Exercise directions
Scan the entries for the word "casting" and return every line that has it.

Saved entries
=== Begin Enclosure ===

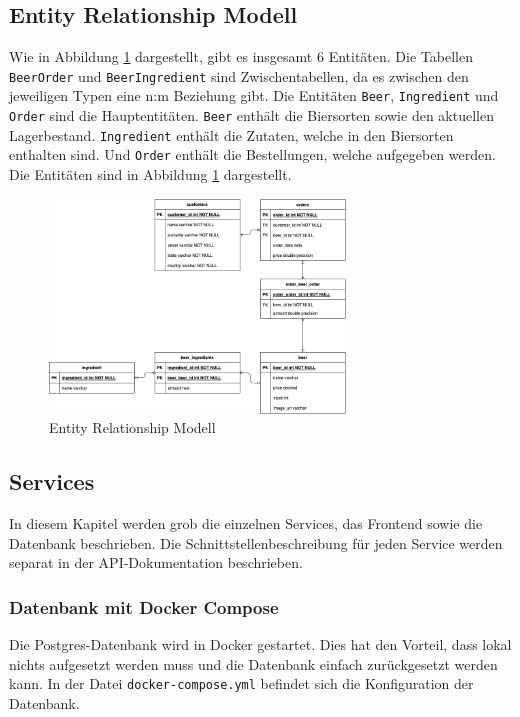 \subsection{Entity Relationship Modell}
\label{subsec:entity-relationship-modell}
Wie in Abbildung \ref{fig:entityrealationshipmodell} dargestellt, gibt es insgesamt 6 Entitäten. Die Tabellen \texttt{BeerOrder} und \texttt{BeerIngredient} sind Zwischentabellen, da es zwischen den jeweiligen Typen eine n:m Beziehung gibt. Die Entitäten \texttt{Beer}, \texttt{Ingredient} und \texttt{Order} sind die Hauptentitäten. \texttt{Beer} enthält die Biersorten sowie den aktuellen Lagerbestand. \texttt{Ingredient} enthält die Zutaten, welche in den Biersorten enthalten sind. Und \texttt{Order} enthält die Bestellungen, welche aufgegeben werden. Die Entitäten sind in Abbildung \ref{fig:entityrealationshipmodell} dargestellt.

\begin{figure}[H]
    \centering
    \includegraphics[width=0.7\textwidth]{../images/bausteinsicht/erm.png}
    \caption{Entity Relationship Modell}
    \label{fig:entityrealationshipmodell}
\end{figure}

\subsection{Services}
\label{subsec:Services}
In diesem Kapitel werden grob die einzelnen Services, das Frontend sowie die Datenbank beschrieben.
Die Schnittstellenbeschreibung für jeden Service werden separat in der API-Dokumentation beschrieben.

\subsubsection{Datenbank mit Docker Compose}
\label{subsec:datenbank-docker}
Die Postgres-Datenbank wird in Docker gestartet.
Dies hat den Vorteil, dass lokal nichts aufgesetzt werden muss und die
Datenbank einfach zurückgesetzt werden kann.
In der Datei \texttt{docker-compose.yml} befindet sich die Konfiguration der Datenbank.


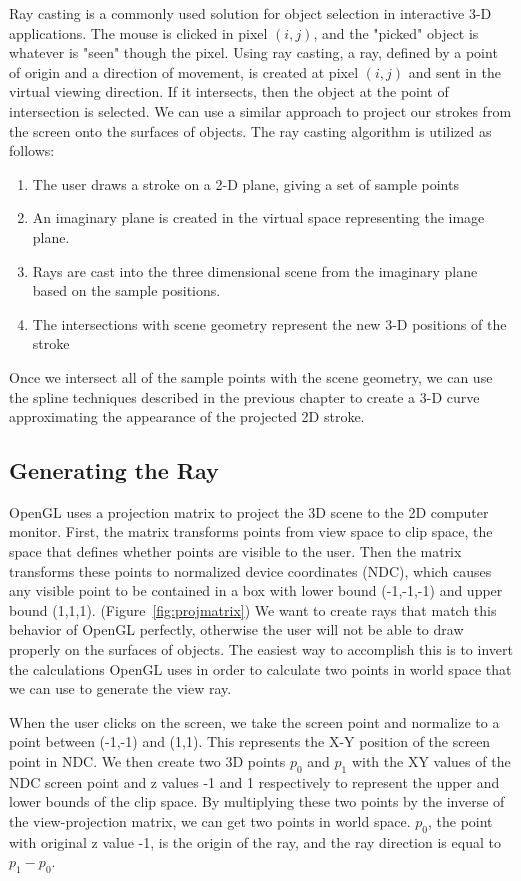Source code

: Ray casting is a commonly used solution for object selection in interactive 3-D applications.
The mouse is clicked in pixel $(i,j)$, and the "picked" object is whatever is "seen" though the pixel.
Using ray casting, a ray, defined by a point of origin and a direction of movement, is created at pixel $(i,j)$ and sent in the virtual viewing direction.
If it intersects, then the object at the point of intersection is selected.
We can use a similar approach to project our strokes from the screen onto the surfaces of objects.
The ray casting algorithm is utilized as follows:
\begin{enumerate}
\item The user draws a stroke on a 2-D plane, giving a set of sample points
\item An imaginary plane is created in the virtual space representing the image plane.
\item Rays are cast into the three dimensional scene from the imaginary plane based on the sample positions.
\item The intersections with scene geometry represent the new 3-D positions of the stroke
\end{enumerate}
Once we intersect all of the sample points with the scene geometry, we can use the spline techniques described in the previous chapter to create a 3-D curve approximating the appearance of the projected 2D stroke.

\subsection{Generating the Ray}

OpenGL uses a projection matrix to project the 3D scene to the 2D computer monitor.
First, the matrix transforms points from view space to clip space, the space that defines whether points are visible to the user.
Then the matrix transforms these points to normalized device coordinates (NDC), which causes any visible point to be contained in a box with lower bound (-1,-1,-1) and upper bound (1,1,1). (Figure~\ref{fig:projmatrix})
We want to create rays that match this behavior of OpenGL perfectly, otherwise the user will not be able to draw properly on the surfaces of objects.
The easiest way to accomplish this is to invert the calculations OpenGL uses in order to calculate two points in world space that we can use to generate the view ray.

When the user clicks on the screen, we take the screen point and normalize to a point between (-1,-1) and (1,1).
This represents the X-Y position of the screen point in NDC.
We then create two 3D points $p_0$ and $p_1$ with the XY values of the NDC screen point and z values -1 and 1 respectively to represent the upper and lower bounds of the clip space.
By multiplying these two points by the inverse of the view-projection matrix, we can get two points in world space.
$p_0$, the point with original z value -1, is the origin of the ray, and the ray direction is equal to $p_1 - p_0$.


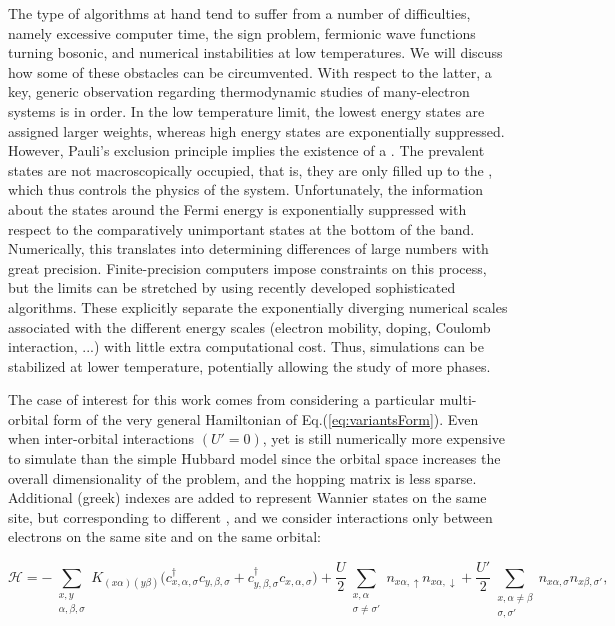 The type of algorithms at hand tend to suffer from a number of difficulties, namely excessive computer time, the sign problem, fermionic wave functions turning bosonic, and numerical instabilities at low temperatures.
We will discuss how some of these obstacles can be circumvented.
With respect to the latter, a key, generic observation regarding thermodynamic studies of many-electron systems is in order.
In the low temperature limit, the lowest energy states are assigned larger weights, whereas high energy states are exponentially suppressed.
However, Pauli's exclusion principle implies the existence of a .
The prevalent states are not macroscopically occupied, that is, they are only filled up to the , which thus controls the physics of the system.
Unfortunately, the information about the states around the Fermi energy is exponentially suppressed with respect to the comparatively unimportant states at the bottom of the band.
Numerically, this translates into determining differences of large numbers with great precision.
Finite-precision computers impose constraints on this process, but the limits can be stretched by using recently developed sophisticated algorithms.
These explicitly separate the exponentially diverging numerical scales associated with the different energy scales (electron mobility, doping, Coulomb interaction, ...) with little extra computational cost.
Thus, simulations can be stabilized at lower temperature, potentially allowing the study of more phases.

The case of interest for this work comes from considering a particular multi-orbital form of the very general Hamiltonian of Eq.(\ref{eq:variantsForm}).
Even when inter-orbital interactions $(U' = 0)$, yet is still numerically more expensive to simulate than the simple Hubbard model since the orbital space increases the overall dimensionality of the problem, and the hopping matrix is less sparse.
Additional (greek) indexes are added to represent Wannier states on the same site, but corresponding to different , and we consider interactions only between electrons on the same site and on the same orbital:

\begin{equation}\label{eq:variantTMD}
\mathcal{H} = - \sum_{\substack{x, y \\ \alpha, \beta, \sigma}} K_{(x\alpha)(y\beta )} \bigg( c_{x,\alpha, \sigma}^\dagger c_{y,\beta, \sigma} + c_{y,\beta , \sigma}^\dagger c_{x,\alpha, \sigma} \bigg) + \frac{U}{2} \sum_{\substack{x, \alpha \\ \sigma \neq \sigma'} } n_{x\alpha, \uparrow} n_{x\alpha, \downarrow} + \frac{U'}{2} \sum_{\substack{x, \alpha \neq \beta \\ \sigma, \sigma'}} n_{x\alpha, \sigma} n_{x\beta, \sigma'}  ,
\end{equation}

=== End Enclosure ===

Exercise response
: Ray casting is a commonly used solution for object selection in interactive 3-D applications.
Using ray casting, a ray, defined by a point of origin and a direction of movement, is created at pixel $(i,j)$ and sent in the virtual viewing direction.
The ray casting algorithm is utilized as follows:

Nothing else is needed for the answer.